# PROBLEM DESCRIPTION
The line that contains "is an immunohistochemistry" marks the end: retype the data below exactly from its first line through that line.

# PROVIDED INFORMATION
★ ★ ★ ★ ★ ★ ★
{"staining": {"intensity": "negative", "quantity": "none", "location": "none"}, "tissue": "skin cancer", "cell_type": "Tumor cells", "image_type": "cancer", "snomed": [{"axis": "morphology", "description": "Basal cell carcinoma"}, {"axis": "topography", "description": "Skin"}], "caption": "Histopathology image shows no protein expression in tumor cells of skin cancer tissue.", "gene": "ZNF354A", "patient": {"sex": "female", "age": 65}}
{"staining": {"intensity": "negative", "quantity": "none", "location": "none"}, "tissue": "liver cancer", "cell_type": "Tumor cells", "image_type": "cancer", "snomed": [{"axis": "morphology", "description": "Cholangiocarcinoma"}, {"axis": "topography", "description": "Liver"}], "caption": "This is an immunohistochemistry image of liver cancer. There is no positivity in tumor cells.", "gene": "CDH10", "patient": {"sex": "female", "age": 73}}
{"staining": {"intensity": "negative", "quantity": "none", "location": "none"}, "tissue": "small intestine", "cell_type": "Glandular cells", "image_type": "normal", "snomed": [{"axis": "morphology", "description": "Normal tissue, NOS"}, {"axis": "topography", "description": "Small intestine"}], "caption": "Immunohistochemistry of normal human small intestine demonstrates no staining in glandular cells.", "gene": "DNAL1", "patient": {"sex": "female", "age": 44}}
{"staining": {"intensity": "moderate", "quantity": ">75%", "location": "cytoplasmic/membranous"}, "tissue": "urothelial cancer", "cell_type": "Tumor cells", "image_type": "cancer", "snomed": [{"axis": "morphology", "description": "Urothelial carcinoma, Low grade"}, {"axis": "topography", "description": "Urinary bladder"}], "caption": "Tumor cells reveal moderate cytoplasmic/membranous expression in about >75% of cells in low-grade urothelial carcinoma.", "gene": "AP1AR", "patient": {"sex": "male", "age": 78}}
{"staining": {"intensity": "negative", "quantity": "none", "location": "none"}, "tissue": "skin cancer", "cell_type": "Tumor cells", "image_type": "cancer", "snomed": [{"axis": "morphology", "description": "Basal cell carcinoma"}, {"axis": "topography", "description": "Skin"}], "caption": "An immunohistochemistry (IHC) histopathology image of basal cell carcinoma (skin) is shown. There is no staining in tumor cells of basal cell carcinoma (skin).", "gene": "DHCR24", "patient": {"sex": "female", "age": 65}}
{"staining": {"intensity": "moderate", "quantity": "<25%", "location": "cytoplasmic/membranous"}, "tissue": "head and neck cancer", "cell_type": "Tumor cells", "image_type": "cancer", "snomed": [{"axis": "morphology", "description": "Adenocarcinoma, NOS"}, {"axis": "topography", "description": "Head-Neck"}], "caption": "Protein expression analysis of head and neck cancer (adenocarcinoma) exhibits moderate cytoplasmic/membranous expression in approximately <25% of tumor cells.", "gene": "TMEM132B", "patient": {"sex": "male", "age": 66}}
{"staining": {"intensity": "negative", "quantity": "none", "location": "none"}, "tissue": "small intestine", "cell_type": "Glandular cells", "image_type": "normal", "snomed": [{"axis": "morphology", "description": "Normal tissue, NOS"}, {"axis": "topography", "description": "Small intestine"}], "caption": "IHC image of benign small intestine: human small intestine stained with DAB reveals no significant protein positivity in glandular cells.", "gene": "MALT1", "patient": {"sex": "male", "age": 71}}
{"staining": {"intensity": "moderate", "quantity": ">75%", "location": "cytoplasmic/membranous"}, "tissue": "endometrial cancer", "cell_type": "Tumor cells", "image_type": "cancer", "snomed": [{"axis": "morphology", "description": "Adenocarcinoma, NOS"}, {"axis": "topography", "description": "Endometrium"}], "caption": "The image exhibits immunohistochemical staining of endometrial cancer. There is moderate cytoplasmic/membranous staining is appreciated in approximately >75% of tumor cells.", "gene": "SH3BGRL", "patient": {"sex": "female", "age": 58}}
★ ★ ★ ★ ★ ★ ★
# REPLY
{"staining": {"intensity": "negative", "quantity": "none", "location": "none"}, "tissue": "skin cancer", "cell_type": "Tumor cells", "image_type": "cancer", "snomed": [{"axis": "morphology", "description": "Basal cell carcinoma"}, {"axis": "topography", "description": "Skin"}], "caption": "Histopathology image shows no protein expression in tumor cells of skin cancer tissue.", "gene": "ZNF354A", "patient": {"sex": "female", "age": 65}}
{"staining": {"intensity": "negative", "quantity": "none", "location": "none"}, "tissue": "liver cancer", "cell_type": "Tumor cells", "image_type": "cancer", "snomed": [{"axis": "morphology", "description": "Cholangiocarcinoma"}, {"axis": "topography", "description": "Liver"}], "caption": "This is an immunohistochemistry image of liver cancer. There is no positivity in tumor cells.", "gene": "CDH10", "patient": {"sex": "female", "age": 73}}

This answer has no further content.